-------- Data to examine --------

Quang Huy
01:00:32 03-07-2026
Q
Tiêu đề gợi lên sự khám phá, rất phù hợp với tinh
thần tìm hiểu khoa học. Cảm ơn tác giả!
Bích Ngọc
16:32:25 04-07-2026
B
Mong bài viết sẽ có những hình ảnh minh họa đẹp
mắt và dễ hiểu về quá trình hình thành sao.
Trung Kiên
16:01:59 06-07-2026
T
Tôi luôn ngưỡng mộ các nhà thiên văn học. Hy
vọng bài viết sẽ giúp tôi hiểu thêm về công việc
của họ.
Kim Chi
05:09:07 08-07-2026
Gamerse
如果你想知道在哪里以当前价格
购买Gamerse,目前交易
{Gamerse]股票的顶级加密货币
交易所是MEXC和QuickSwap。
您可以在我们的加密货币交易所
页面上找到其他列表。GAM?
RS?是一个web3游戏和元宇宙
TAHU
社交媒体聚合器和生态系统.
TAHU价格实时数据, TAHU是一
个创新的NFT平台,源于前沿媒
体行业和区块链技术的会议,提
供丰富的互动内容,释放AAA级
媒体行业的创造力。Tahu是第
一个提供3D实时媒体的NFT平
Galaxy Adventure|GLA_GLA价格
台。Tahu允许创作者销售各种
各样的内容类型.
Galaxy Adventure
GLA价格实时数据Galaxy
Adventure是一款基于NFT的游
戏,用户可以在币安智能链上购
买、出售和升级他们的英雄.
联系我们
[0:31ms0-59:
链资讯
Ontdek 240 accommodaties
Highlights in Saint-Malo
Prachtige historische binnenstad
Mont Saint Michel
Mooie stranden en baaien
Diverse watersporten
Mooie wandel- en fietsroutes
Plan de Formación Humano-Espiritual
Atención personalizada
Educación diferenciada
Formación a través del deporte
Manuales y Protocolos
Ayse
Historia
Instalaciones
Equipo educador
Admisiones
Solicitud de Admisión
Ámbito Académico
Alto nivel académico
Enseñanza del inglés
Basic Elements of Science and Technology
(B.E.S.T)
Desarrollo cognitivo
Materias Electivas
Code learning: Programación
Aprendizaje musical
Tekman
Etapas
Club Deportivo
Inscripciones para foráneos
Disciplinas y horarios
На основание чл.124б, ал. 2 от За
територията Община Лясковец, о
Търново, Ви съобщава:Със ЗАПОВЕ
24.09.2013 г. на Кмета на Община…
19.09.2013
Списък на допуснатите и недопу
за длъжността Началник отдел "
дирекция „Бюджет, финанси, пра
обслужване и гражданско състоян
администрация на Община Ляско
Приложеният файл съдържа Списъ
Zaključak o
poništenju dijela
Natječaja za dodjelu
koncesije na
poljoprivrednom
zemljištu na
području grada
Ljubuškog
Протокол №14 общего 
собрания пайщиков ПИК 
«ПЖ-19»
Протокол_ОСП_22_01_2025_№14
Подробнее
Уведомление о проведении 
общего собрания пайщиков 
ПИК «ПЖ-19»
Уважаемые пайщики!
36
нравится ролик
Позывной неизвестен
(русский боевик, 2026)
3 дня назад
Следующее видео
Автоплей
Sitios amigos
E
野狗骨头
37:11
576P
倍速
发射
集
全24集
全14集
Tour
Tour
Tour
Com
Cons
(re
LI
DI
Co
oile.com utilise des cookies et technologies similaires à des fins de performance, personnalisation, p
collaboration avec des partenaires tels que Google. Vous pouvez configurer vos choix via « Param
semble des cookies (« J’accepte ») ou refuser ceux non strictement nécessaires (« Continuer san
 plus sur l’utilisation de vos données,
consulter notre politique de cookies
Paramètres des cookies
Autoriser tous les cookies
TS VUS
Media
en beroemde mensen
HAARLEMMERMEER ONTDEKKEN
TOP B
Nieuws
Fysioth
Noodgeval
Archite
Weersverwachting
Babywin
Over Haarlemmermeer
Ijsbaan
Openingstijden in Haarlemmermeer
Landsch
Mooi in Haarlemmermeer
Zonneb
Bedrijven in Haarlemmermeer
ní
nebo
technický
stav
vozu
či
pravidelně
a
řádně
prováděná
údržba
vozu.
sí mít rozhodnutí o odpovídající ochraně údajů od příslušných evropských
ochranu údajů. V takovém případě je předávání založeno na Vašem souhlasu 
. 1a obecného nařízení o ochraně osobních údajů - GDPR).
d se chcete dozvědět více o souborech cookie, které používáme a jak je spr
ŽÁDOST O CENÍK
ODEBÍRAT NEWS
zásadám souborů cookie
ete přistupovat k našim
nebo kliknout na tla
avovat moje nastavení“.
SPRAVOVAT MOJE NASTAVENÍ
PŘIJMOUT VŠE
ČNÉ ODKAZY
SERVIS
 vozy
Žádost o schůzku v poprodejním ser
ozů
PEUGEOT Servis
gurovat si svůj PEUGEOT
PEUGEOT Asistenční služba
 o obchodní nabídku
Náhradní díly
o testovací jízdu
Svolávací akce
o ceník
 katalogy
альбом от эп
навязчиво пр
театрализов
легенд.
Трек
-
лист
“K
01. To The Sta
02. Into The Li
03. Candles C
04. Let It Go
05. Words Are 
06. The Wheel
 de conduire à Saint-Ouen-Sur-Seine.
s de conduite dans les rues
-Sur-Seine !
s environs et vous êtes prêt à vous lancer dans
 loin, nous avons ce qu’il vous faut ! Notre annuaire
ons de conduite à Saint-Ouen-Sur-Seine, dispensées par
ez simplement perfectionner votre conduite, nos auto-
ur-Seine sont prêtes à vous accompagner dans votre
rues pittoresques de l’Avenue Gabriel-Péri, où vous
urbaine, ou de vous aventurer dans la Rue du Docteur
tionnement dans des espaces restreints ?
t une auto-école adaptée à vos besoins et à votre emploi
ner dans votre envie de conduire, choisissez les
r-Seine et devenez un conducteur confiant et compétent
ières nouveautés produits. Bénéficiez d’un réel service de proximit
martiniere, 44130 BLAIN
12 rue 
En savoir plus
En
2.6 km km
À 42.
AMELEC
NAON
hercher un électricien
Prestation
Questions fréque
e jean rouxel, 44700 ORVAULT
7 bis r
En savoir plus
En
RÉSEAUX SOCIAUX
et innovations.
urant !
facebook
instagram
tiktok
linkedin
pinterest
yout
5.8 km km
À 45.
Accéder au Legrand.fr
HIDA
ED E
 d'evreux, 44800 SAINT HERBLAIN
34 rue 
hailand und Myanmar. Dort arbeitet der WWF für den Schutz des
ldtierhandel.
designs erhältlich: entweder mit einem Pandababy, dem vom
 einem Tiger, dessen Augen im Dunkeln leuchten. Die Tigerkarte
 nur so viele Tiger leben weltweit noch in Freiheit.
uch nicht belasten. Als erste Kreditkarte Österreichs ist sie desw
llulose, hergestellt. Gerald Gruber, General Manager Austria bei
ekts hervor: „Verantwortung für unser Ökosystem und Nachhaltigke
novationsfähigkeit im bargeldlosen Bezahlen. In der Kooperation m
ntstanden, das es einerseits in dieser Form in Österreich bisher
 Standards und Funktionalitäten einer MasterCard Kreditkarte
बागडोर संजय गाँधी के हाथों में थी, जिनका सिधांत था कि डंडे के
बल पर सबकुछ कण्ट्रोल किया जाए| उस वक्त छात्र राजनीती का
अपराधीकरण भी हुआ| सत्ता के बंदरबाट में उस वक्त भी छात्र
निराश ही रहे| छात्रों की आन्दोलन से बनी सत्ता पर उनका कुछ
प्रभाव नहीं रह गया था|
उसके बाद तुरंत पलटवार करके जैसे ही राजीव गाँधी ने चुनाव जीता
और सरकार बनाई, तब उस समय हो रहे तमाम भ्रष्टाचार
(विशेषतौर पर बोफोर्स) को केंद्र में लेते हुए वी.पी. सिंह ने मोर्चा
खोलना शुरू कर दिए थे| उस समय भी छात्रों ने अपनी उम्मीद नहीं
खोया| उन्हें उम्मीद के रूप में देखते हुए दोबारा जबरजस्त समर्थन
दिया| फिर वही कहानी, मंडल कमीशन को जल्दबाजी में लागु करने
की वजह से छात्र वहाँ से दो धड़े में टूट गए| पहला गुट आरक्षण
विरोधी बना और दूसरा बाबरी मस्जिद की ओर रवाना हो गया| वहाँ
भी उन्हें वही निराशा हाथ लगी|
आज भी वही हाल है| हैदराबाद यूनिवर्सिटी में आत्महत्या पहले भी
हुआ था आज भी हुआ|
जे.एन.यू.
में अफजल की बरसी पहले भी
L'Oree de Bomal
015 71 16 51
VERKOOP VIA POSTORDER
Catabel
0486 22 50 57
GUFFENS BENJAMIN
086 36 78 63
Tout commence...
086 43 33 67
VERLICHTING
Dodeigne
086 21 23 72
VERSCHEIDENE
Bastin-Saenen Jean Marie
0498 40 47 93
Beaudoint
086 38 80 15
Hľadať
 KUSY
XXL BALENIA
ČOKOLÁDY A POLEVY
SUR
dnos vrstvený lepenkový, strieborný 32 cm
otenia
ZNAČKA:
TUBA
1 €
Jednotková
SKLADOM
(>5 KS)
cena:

--------

• _What you are asked to do_
Filter the lines above, keeping every one that contains the string "Formación", and copy each of those lines. Case matters.

• _Written answer_
Plan de Formación Humano-Espiritual
Formación a través del deporte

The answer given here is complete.